═══ SELECTED EXTRACT ═══

Not sure if it would work, but what about evaluating the condition
outside of the 'if' statement? It has the overhead of allocating an
additional variable.

bool my_condition_is_true = a && b && c;
if (my_condition_is_true) {
/* Do stuff */
}

Best regards,
John D.
 
W

Willem

ImpalerCore wrote:
)> I was wondering if there is a way to avoid the C short circuiting for
)> boolean expressions such as the following:
)>
)> if(a && b && c) {
)> ? ? ?/* Do stuff */
)>
)> }
)>
)> I am currently doing GPU programming and it would be better to evaluate
)> the entire condition, even if a is 0, since branches are slow.
)
) Not sure if it would work, but what about evaluating the condition
) outside of the 'if' statement?
)
) bool my_condition_is_true = a && b && c;
) if (my_condition_is_true) {
) /* Do stuff */
) }

Nope, that would make the exact same branches.
I wouldn't be surprised if it generated exactly the same opcodes, even.


SaSW, Willem
--
Disclaimer: I am in no way responsible for any of the statements
made in the above text. For all I know I might be
drugged or something..
No I'm not paranoid. You all think I'm paranoid, don't you !
#EOT
 
I

ImpalerCore

ImpalerCore wrote:

)> I was wondering if there is a way to avoid the C short circuiting for
)> boolean expressions such as the following:
)>
)> if(a && b && c) {
)> ? ? ?/* Do stuff */
)>
)> }
)>
)> I am currently doing GPU programming and it would be better to evaluate
)> the entire condition, even if a is 0, since branches are slow.
)
) Not sure if it would work, but what about evaluating the condition
) outside of the 'if' statement?
)
) bool my_condition_is_true = a && b && c;
) if (my_condition_is_true) {
)   /* Do stuff */
) }

Nope, that would make the exact same branches.
I wouldn't be surprised if it generated exactly the same opcodes, even.

Oh, I get it now. The branches referred to are in the '&&' operator.
Thanks.
 
E

Eric Sosman

How about changing

if (a&& b&& c)

into

if ((a != 0)& (b != 0)& (c != 0))

This will always evaluate a, b, and c (in an unspecified order).

═══ DATASET RECORDS ═══

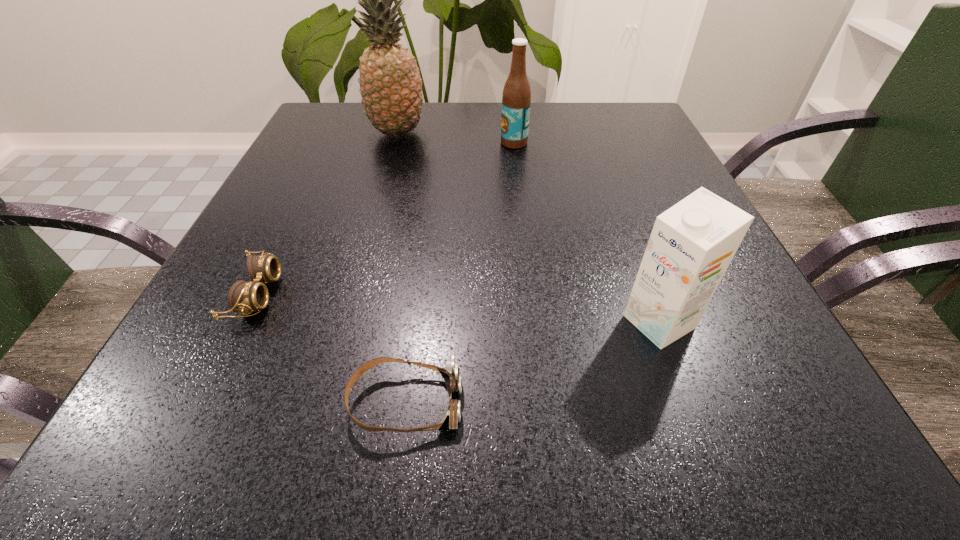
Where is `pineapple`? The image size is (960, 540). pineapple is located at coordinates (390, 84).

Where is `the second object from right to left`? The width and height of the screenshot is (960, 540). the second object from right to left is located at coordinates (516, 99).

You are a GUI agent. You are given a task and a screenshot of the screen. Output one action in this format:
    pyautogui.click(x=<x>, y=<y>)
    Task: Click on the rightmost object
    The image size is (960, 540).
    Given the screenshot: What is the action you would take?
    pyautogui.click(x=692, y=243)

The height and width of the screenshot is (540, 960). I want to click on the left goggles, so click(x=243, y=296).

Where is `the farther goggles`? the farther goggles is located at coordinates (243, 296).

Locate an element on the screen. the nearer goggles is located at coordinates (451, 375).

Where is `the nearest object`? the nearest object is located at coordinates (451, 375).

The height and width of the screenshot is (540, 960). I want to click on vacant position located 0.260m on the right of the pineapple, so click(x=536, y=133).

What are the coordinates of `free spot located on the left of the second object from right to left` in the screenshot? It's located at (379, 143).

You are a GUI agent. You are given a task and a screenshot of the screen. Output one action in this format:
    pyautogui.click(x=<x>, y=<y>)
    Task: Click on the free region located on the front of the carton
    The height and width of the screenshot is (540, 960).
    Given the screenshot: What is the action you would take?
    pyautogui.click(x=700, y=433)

═══
═══ DATASET RECORDS ═══

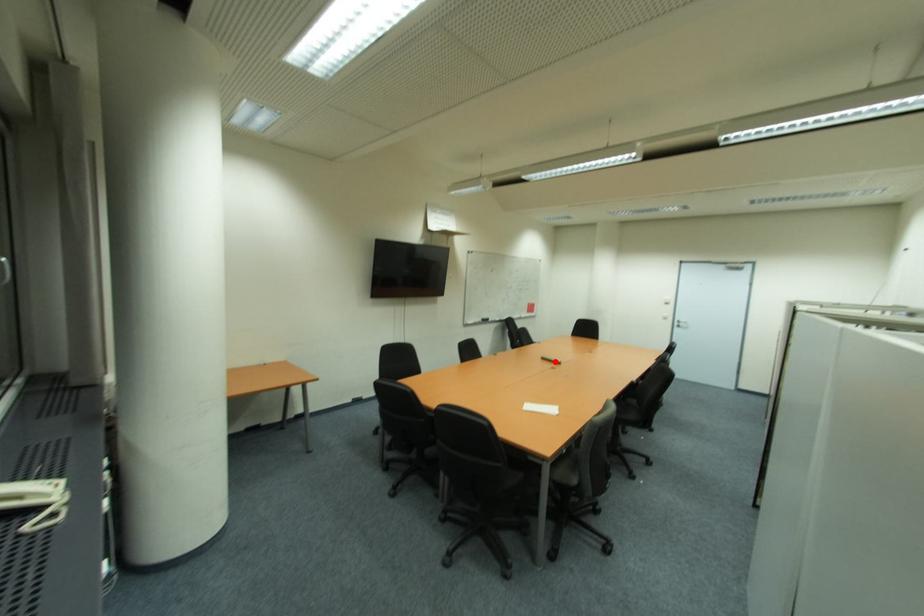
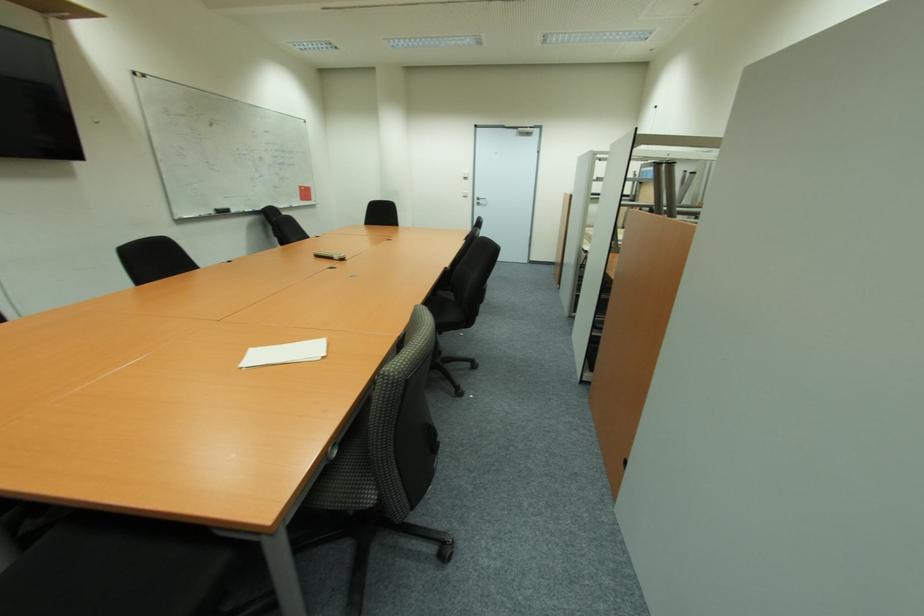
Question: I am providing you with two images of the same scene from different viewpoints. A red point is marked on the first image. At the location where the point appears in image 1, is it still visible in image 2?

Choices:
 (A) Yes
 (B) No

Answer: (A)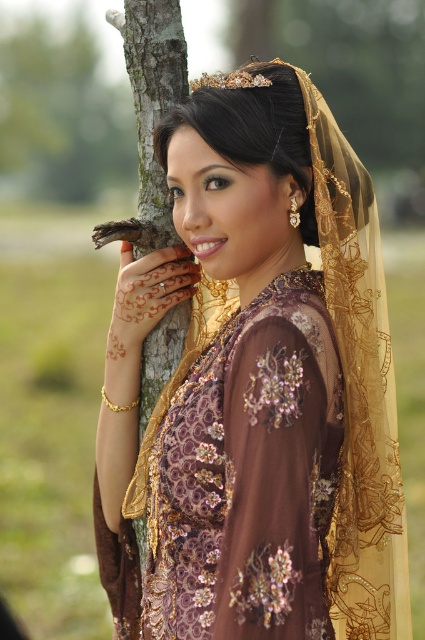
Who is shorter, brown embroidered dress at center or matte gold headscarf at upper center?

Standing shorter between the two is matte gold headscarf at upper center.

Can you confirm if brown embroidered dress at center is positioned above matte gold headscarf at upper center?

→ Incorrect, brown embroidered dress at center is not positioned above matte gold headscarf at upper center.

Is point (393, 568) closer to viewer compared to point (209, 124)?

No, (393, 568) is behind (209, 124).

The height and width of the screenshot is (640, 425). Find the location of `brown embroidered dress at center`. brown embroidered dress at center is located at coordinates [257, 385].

═══

**TASKS**
1. According to the forum thread on C short-circuiting, what does Eric Sosman say his rewritten condition will always do?
2. Quote everything in the forum thread from "SaSW, Willem" down to "don't you !".
These entries were drawn from a separate source.

**RESPONSE LIST**
1. It will always evaluate a, b, and c, in an unspecified order.

2.
SaSW, Willem
--
Disclaimer: I am in no way responsible for any of the statements
made in the above text. For all I know I might be
drugged or something..
No I'm not paranoid. You all think I'm paranoid, don't you !